Mother Knows Best: Birthplace Moms Connect With Their Patients Through Shared Experiences

Mother Knows Best: Birthplace Moms Connect With Their Patients Through Shared Experiences

By Jacob Luecke

This story is featured in the Spring 2014 edition of myBoone Health magazine. Click here for a free subscription.

As a nurse with 16 years of experience helping deliver babies, Marla Owen has witnessed the miracle of birth hundreds of times. Yet, there are three deliveries in particular that inspire her on a daily basis: the births of her three sons.

Luke, 13, Cale, 11, and Andrew, 18 months, were all born at the Boone Family Birthplace. Each day as she serves patients at Boone Hospital, Owen is reminded of how her own nurses gave words of encouragement, helped take pictures and celebrated by her side as her children were born.

Now, in her nursing work, she tries to provide that same level of care to the women and families at the birthplace.

“There is not a more special, exciting time than the day and the moment when your children are born,” Owen says. “I want all the moms that I care for to have the good memories of the day their children were born. I certainly do and it’s because of the care I received from my friends and coworkers.”

The other mothers who serve patients at the Boone Family Birthplace share that sentiment. They empathize as their patients endure contractions. They share in the joy of seeing a child’s face for the first time. They relate to worries and fears new parents often have. All of these are familiar emotions because they’ve experienced them all firsthand.

Rebecca Romero-Perez and Anderson

“I believe that my experience as a mom helps me tremendously to be a better nurse,” birthplace nurse Rebecca Romero-Perez says. “I can actually relate to my patients with what they are going through, physically and emotionally. There are times that I even share my own personal stories with my patients and it helps us to bond over our common experiences.”

Romero-Perez has served patients at the Boone Family Birthplace for more than six years, and she’s always had an interest in birth and infants.

“I always knew that I wanted to work with pregnant women and babies,” she says. “The whole labor and delivery process is simply amazing!”

She has three sons at home, Aidan, 8, Ashton, 5 and Anderson, 16 months. “I’m thrilled to say that each one of them is a Boone Baby!” she says.

As she helps welcome new children into the world each day, she often reflects back to when her own boys were brand-new.

“Being around babies at work makes me think of my boys when they were little,” Romero-Perez says. “On occasion I’ll see a baby that resembles my boys, and it’s always so sweet to see. It’s also cool to see a baby that weighs the same as my boys. It’s so crazy to think that they were once that exact same size.”

Owen says she feels the same way. She, too, is often reminded of her children as newborns.

“I love remembering what it was like the day they were born, what they looked like and how they sounded when they cried,” she says. “I feel extremely lucky that I get to share these experiences with the families I care for during their birth experiences.”

Jennifer Roelands, MD, with twins Blake and Brooklyn

While the celebration of new life is one of the greatest joys of working in the Boone Family Birthplace, some caregivers also have experienced personally the complications that sometimes come with labor and birth.
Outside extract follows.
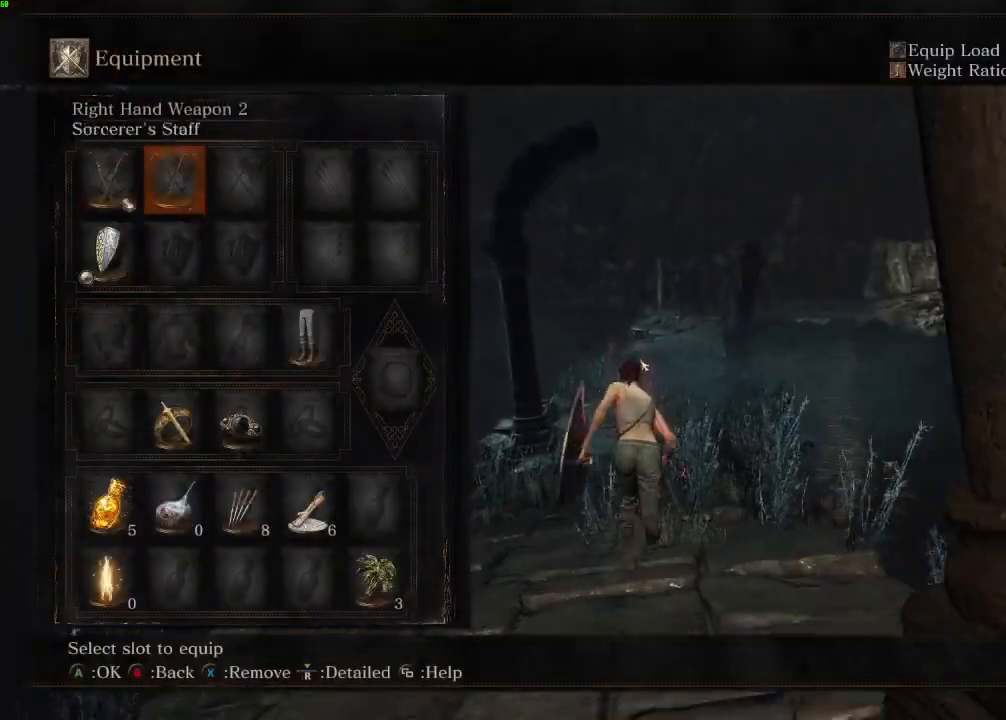
{"keys": ["space", "w"], "mouse": [], "events": [[67, "e", "down"], [150, "e", "up"], [400, "left", "down"], [483, "left", "up"]]}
This has given them a great level of compassion with patients facing similar issues.

Two years ago, Jennifer Roelands, MD, with Women’s Health Associates, came close to delivering her twins at 31 weeks gestation. She was put on bed rest — not always the most comfortable experience. However, the precaution worked and she made it to 34 weeks before delivering her twins, who were cared for in Boone Hospital’s Intensive Care Nursery.

“I think about my labor experience every time I am involved in someone else’s labor, especially preterm babies,” Dr. Roelands says. “I often think about the fear and uncertainty that preterm babies cause mothers and try to impart my story to them when appropriate because I think when people are scared they want to feel like they are not the only one.”

Dr. Roelands’ twins, Blake and Brooklyn, now 2, joined her older sons, Aidan, 7, and Logan, 4. Aidan was born before the family moved to mid-Missouri. Her three youngest were born at Boone Hospital.

“Being around babies always makes me think of my kids,” she says. “I love holding the newborns when my patients come in for their postpartum check. I like to see how they have grown and see how they have changed.”

Boone Family Birthplace caregivers also say their experience raising children has given them a greater understanding about how to care for patients.

“I think that being a mom teaches you a lot about compassion and anticipating the needs of others,” Owen says. “You certainly have to put the needs of others — like your children — before your own needs. You also have to learn to be organized. I see these qualities in my coworkers and the nurses that I want to be like.”

While working in the Boone Family Birthplace makes every day a celebration of motherhood, these caregivers say they are looking forward to Mother’s Day. Like all moms, they say they enjoy the opportunity to rest, receive homemade gifts and eat a good meal.

Dr. Roelands says she plans to do the cooking.

“I love to cook and it makes me happy when the kids want me to make breakfast for them,” she says.

Romero-Perez shares this wish: “Every mother should get to feel like a queen on Mother’s Day.”